Written task:
Please render the stretch of the entries below, from their start through the line that contains "Dot at: (180, 354)", as a numbered list with blank lines left out. Give only those lines.

Provided data:
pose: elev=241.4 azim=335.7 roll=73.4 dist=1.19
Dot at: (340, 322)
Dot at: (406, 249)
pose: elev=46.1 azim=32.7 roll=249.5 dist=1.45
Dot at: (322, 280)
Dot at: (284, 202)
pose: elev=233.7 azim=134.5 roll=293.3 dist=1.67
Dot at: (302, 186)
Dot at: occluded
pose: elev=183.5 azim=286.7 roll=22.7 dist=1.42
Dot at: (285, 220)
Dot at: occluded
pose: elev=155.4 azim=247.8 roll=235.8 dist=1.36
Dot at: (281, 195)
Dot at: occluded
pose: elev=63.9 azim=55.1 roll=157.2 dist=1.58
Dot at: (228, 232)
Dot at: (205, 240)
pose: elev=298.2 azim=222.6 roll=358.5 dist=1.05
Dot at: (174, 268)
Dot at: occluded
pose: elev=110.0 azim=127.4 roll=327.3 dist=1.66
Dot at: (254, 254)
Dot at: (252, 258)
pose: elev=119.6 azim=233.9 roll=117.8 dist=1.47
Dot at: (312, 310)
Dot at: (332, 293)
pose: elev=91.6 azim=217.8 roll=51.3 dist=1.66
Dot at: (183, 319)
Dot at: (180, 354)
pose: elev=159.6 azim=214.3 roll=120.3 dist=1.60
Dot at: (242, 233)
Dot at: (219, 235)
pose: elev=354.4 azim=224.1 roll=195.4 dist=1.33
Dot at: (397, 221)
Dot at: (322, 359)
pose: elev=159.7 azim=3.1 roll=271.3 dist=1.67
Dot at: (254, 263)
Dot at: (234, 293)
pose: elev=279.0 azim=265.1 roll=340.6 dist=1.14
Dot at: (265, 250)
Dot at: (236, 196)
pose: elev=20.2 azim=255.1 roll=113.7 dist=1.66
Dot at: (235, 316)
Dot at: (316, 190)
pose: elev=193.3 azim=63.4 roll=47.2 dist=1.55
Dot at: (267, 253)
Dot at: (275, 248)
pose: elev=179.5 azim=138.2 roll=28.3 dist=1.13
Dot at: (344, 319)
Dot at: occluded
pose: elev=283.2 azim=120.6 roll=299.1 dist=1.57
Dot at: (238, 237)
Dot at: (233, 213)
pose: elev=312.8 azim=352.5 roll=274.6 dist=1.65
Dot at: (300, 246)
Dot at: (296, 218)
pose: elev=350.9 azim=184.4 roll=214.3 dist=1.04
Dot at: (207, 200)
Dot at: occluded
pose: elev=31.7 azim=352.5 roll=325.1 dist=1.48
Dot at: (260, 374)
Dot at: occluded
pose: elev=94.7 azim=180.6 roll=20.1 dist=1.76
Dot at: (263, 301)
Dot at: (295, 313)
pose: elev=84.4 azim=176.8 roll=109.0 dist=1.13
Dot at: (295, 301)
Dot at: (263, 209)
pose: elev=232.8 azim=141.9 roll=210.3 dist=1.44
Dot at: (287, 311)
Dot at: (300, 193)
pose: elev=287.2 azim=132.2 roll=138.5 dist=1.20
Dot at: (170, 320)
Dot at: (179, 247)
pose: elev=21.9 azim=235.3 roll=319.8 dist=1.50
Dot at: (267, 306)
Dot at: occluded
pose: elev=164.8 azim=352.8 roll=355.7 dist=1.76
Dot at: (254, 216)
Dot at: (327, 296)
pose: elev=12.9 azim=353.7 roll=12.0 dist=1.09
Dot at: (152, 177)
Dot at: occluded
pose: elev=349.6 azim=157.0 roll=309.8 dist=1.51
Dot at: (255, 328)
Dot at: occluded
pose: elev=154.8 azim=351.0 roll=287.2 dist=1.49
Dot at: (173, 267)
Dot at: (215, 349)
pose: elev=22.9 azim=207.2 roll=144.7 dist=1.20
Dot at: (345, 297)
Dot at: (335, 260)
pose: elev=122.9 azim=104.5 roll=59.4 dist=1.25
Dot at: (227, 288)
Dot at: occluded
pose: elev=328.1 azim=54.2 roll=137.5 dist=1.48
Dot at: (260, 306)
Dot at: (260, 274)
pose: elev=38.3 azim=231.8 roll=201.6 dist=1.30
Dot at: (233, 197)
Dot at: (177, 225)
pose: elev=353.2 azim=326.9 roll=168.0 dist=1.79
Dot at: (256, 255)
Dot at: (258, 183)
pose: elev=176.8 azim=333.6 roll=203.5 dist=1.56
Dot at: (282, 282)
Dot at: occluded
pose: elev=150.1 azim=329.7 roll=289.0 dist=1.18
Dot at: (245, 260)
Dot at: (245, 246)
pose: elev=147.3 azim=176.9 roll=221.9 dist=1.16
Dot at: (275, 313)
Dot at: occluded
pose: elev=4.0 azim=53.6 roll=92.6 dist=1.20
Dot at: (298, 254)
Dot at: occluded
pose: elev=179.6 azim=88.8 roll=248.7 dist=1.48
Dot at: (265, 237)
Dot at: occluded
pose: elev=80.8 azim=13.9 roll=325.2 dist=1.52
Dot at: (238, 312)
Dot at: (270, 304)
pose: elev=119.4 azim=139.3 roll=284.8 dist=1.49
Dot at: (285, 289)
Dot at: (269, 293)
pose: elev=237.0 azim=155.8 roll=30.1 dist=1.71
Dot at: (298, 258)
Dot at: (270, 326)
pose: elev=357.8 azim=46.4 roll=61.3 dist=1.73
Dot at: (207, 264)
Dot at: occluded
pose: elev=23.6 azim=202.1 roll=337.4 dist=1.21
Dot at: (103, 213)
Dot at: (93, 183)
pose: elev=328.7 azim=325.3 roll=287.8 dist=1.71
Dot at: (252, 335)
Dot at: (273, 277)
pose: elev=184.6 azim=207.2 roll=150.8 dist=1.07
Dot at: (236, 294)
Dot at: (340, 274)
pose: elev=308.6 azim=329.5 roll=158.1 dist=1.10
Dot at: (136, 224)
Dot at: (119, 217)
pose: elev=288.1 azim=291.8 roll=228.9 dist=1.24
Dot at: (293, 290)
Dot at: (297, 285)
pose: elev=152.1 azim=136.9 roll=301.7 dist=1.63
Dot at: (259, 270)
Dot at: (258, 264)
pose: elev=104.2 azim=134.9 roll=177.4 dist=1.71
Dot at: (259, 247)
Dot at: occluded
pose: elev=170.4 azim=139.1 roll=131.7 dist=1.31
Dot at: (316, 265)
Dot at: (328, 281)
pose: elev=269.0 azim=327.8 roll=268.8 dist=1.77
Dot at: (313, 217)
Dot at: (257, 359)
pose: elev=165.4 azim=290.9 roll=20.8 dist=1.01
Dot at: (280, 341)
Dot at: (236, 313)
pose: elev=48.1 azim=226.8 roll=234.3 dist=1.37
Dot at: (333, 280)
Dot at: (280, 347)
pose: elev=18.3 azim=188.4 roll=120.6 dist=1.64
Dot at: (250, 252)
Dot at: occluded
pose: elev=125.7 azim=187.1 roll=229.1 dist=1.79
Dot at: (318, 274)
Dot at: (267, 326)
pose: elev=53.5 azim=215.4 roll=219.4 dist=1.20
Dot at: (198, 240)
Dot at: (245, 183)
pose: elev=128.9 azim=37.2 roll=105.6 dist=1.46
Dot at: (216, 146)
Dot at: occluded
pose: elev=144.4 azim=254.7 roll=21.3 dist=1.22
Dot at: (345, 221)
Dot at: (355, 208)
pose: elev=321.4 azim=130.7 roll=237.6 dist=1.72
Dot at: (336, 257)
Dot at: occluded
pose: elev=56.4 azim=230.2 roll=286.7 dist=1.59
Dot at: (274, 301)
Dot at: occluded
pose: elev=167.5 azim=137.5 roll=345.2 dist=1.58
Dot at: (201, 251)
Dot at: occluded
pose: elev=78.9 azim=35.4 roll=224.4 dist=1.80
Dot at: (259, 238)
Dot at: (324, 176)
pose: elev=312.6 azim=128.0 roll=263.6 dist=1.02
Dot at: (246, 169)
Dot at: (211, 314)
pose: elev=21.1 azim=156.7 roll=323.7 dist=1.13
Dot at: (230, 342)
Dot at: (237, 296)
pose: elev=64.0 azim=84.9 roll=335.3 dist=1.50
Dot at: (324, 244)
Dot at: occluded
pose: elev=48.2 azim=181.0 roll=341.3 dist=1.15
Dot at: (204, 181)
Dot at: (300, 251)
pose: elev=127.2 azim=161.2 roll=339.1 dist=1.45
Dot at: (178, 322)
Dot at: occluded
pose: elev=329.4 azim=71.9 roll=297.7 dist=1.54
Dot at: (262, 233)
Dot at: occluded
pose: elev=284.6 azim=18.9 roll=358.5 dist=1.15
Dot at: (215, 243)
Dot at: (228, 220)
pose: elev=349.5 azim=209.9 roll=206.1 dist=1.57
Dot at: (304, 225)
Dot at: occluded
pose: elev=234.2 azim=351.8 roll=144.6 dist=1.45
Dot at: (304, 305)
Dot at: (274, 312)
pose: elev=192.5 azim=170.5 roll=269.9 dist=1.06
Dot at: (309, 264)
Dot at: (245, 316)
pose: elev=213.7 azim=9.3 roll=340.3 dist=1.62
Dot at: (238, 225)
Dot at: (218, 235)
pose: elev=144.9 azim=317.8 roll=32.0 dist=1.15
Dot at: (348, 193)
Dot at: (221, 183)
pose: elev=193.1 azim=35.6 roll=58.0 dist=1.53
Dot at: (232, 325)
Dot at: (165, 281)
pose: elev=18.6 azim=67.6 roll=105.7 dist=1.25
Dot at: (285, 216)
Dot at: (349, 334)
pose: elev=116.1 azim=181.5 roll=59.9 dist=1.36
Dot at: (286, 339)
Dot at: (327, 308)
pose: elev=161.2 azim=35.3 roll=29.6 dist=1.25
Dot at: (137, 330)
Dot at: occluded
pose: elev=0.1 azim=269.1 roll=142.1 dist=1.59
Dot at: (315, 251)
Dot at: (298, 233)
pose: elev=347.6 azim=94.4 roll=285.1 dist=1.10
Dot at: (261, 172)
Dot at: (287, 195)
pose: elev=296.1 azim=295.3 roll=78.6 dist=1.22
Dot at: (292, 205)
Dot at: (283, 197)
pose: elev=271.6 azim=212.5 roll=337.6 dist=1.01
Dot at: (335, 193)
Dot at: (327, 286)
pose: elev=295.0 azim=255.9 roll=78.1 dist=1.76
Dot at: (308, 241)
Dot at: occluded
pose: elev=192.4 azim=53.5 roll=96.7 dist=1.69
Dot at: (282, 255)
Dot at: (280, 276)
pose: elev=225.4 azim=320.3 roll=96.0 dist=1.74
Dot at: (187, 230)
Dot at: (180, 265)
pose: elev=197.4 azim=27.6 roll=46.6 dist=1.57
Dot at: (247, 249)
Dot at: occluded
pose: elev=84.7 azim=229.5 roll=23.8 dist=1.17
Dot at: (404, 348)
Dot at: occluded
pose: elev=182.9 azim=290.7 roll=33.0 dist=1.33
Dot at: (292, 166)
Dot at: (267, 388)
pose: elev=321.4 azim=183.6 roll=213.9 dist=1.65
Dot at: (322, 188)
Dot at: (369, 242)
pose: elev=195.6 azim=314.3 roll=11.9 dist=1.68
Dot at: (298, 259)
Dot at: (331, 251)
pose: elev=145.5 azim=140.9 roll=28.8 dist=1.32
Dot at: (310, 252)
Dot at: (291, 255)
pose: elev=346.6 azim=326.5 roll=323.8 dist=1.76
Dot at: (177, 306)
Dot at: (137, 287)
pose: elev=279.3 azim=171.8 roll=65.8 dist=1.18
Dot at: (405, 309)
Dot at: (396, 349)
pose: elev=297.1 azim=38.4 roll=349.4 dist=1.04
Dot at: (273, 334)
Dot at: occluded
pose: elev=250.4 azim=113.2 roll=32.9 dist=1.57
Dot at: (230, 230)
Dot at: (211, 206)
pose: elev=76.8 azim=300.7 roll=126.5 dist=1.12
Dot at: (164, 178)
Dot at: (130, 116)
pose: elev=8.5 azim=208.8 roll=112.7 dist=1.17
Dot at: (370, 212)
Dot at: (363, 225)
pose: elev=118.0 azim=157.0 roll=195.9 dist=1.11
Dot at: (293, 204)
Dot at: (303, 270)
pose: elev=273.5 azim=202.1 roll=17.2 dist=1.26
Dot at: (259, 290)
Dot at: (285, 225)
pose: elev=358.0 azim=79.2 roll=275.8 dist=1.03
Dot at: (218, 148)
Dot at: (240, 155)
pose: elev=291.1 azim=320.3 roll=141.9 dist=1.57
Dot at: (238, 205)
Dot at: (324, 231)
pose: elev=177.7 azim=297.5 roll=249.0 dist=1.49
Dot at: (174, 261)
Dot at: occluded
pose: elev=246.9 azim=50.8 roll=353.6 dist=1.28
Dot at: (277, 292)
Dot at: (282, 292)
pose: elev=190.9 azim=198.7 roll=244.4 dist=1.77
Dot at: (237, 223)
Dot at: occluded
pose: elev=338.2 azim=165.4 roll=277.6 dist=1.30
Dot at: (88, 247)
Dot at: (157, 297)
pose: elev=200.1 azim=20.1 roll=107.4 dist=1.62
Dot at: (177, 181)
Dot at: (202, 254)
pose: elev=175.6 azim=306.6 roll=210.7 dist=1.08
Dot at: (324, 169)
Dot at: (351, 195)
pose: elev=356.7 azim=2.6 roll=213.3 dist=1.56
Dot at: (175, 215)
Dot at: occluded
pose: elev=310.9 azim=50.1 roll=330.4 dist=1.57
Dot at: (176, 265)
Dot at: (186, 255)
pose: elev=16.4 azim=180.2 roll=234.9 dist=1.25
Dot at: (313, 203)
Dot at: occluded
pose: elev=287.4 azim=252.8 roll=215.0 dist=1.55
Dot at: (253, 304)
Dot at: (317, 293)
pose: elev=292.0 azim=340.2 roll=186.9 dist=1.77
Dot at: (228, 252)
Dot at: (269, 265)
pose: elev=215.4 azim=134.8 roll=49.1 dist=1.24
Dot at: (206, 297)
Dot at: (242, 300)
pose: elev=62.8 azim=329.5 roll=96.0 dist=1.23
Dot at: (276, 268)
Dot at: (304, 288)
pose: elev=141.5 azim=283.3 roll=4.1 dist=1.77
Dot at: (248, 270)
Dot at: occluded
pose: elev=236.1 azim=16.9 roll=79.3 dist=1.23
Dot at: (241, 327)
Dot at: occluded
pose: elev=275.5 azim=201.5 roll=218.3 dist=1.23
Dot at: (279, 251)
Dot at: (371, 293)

Full response:
1. pose: elev=241.4 azim=335.7 roll=73.4 dist=1.19
2. Dot at: (340, 322)
3. Dot at: (406, 249)
4. pose: elev=46.1 azim=32.7 roll=249.5 dist=1.45
5. Dot at: (322, 280)
6. Dot at: (284, 202)
7. pose: elev=233.7 azim=134.5 roll=293.3 dist=1.67
8. Dot at: (302, 186)
9. Dot at: occluded
10. pose: elev=183.5 azim=286.7 roll=22.7 dist=1.42
11. Dot at: (285, 220)
12. Dot at: occluded
13. pose: elev=155.4 azim=247.8 roll=235.8 dist=1.36
14. Dot at: (281, 195)
15. Dot at: occluded
16. pose: elev=63.9 azim=55.1 roll=157.2 dist=1.58
17. Dot at: (228, 232)
18. Dot at: (205, 240)
19. pose: elev=298.2 azim=222.6 roll=358.5 dist=1.05
20. Dot at: (174, 268)
21. Dot at: occluded
22. pose: elev=110.0 azim=127.4 roll=327.3 dist=1.66
23. Dot at: (254, 254)
24. Dot at: (252, 258)
25. pose: elev=119.6 azim=233.9 roll=117.8 dist=1.47
26. Dot at: (312, 310)
27. Dot at: (332, 293)
28. pose: elev=91.6 azim=217.8 roll=51.3 dist=1.66
29. Dot at: (183, 319)
30. Dot at: (180, 354)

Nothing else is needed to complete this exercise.